• [EXERCISE MATERIAL]

◆ ◆ ◆ ◆

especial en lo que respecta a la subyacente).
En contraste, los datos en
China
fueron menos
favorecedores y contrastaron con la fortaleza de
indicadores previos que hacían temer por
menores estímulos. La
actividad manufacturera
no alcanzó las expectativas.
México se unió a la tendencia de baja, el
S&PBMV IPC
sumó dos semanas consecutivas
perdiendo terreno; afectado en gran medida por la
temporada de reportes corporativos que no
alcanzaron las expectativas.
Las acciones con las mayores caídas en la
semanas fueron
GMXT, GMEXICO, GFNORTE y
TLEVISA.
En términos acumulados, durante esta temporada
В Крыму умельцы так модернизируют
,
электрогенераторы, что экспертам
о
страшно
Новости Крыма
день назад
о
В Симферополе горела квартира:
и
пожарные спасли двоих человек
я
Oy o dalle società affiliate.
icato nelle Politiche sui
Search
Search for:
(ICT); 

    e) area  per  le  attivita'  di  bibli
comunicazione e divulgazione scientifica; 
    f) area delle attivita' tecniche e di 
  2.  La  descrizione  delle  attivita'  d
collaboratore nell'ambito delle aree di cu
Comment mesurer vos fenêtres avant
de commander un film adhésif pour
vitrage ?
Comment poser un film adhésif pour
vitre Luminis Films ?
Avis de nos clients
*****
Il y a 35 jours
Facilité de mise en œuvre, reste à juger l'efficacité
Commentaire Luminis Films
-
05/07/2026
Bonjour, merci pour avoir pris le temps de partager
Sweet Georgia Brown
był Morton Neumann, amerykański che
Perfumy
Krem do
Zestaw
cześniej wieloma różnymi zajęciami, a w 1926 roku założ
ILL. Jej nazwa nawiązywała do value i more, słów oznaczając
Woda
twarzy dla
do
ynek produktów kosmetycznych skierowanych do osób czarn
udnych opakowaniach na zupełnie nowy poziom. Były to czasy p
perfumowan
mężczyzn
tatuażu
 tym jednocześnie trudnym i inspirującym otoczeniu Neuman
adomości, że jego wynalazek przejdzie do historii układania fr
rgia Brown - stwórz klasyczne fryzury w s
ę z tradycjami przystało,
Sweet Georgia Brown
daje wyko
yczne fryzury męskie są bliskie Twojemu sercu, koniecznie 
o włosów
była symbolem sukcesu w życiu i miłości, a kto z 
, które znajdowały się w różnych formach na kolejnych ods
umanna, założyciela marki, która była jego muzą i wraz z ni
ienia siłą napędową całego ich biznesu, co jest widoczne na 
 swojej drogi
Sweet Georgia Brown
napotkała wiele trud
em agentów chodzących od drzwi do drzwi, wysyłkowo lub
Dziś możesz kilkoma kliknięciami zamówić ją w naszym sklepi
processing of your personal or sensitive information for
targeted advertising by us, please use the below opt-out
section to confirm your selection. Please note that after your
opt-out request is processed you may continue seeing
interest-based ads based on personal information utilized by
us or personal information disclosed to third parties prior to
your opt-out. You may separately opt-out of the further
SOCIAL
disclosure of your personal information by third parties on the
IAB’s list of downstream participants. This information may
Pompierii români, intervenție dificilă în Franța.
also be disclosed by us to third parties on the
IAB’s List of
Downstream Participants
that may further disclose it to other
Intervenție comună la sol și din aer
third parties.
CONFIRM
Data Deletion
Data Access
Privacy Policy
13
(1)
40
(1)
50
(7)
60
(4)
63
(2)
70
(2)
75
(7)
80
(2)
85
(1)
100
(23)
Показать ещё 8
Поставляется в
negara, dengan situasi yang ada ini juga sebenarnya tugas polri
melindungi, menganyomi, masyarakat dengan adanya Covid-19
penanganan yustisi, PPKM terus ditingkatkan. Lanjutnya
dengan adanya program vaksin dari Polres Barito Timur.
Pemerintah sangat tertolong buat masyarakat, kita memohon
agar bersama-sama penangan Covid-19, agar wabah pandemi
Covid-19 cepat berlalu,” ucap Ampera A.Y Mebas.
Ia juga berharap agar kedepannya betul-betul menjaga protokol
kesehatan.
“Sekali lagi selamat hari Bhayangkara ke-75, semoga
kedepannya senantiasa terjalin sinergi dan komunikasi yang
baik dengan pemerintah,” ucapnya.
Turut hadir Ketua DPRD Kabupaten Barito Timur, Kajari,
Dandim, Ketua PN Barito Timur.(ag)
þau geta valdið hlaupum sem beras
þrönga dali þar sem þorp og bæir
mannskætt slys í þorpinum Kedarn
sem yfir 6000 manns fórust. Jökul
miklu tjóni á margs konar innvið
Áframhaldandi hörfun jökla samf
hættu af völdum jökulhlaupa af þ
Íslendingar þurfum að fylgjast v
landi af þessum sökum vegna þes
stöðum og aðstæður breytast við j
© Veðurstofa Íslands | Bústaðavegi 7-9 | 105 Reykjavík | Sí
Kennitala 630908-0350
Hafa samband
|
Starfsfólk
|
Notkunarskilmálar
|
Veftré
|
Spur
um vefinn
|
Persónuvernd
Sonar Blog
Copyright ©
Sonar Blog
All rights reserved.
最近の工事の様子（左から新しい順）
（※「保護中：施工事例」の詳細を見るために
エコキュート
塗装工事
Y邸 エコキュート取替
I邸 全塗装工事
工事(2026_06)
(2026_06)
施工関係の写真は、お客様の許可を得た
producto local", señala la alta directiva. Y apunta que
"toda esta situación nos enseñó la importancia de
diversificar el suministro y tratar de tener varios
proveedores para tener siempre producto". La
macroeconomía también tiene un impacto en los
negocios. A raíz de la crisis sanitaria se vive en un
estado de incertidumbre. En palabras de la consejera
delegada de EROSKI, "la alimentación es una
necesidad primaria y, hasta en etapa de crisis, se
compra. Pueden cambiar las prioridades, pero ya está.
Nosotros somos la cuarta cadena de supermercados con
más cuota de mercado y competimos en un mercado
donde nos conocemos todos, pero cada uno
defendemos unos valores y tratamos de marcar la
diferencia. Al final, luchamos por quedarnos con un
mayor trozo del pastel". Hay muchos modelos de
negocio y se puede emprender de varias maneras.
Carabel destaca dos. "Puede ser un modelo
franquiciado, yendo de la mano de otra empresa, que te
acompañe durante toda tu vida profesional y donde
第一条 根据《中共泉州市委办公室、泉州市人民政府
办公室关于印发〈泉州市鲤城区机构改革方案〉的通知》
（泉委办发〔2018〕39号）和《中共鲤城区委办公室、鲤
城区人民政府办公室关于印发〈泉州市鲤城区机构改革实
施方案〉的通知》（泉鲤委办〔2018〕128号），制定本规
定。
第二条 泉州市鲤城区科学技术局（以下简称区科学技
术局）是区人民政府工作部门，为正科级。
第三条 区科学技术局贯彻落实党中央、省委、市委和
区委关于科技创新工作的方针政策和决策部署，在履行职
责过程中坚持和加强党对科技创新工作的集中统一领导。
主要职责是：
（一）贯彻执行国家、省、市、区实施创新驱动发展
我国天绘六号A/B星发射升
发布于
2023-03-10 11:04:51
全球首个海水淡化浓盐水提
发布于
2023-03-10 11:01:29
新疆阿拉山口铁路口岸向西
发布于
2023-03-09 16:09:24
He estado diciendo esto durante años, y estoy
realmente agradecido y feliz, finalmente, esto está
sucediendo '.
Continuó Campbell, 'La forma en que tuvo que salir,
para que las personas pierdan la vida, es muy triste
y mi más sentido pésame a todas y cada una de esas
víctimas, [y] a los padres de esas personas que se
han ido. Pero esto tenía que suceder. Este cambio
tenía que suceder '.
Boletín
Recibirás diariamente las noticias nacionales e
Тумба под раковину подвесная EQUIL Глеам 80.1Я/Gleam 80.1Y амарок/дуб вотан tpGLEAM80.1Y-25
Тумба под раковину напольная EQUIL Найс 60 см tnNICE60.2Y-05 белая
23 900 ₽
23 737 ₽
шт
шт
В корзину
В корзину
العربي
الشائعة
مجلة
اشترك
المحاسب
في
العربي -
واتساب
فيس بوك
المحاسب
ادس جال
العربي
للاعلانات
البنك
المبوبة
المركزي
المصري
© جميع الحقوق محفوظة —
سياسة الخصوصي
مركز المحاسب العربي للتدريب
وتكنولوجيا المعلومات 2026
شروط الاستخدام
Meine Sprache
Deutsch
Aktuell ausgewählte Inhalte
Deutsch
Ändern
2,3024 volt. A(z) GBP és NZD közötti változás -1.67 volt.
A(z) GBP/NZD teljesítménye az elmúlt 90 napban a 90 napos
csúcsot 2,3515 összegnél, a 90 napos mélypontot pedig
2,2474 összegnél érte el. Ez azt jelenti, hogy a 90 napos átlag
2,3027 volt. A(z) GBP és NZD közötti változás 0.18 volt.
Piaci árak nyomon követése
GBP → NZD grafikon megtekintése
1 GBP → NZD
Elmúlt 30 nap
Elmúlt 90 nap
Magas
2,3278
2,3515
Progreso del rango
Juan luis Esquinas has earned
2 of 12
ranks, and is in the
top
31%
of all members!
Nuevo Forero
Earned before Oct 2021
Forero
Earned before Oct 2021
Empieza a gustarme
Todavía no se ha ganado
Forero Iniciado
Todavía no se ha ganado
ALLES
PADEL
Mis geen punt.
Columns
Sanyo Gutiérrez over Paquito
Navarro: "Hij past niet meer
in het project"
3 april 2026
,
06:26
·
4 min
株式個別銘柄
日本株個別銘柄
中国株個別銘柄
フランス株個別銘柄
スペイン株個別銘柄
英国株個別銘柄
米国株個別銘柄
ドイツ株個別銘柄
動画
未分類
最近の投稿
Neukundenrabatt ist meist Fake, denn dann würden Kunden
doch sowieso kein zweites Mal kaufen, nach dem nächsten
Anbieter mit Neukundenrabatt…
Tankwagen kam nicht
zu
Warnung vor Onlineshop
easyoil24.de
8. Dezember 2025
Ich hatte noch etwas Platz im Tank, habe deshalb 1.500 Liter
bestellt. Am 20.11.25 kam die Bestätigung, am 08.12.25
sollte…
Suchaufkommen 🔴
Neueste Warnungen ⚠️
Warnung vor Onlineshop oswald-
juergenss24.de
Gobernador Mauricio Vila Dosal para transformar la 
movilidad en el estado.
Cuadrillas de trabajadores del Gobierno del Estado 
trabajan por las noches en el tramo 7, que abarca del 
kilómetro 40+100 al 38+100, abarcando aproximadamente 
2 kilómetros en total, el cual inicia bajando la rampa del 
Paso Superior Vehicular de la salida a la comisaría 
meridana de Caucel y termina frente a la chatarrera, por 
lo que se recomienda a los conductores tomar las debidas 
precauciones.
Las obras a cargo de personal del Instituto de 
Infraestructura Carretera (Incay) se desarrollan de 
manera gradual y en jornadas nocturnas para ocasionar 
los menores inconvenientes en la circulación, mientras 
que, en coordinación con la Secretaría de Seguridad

◆ ◆ ◆ ◆

• [WHAT THE TASK REQUIRES]
Copy out everything from the start of the material down to the line containing "sumó dos semanas consecutivas", switching "China" to "Japón" and leaving the rest untouched.

• [SOLVED EXERCISE]
especial en lo que respecta a la subyacente).
En contraste, los datos en
Japón
fueron menos
favorecedores y contrastaron con la fortaleza de
indicadores previos que hacían temer por
menores estímulos. La
actividad manufacturera
no alcanzó las expectativas.
México se unió a la tendencia de baja, el
S&PBMV IPC
sumó dos semanas consecutivas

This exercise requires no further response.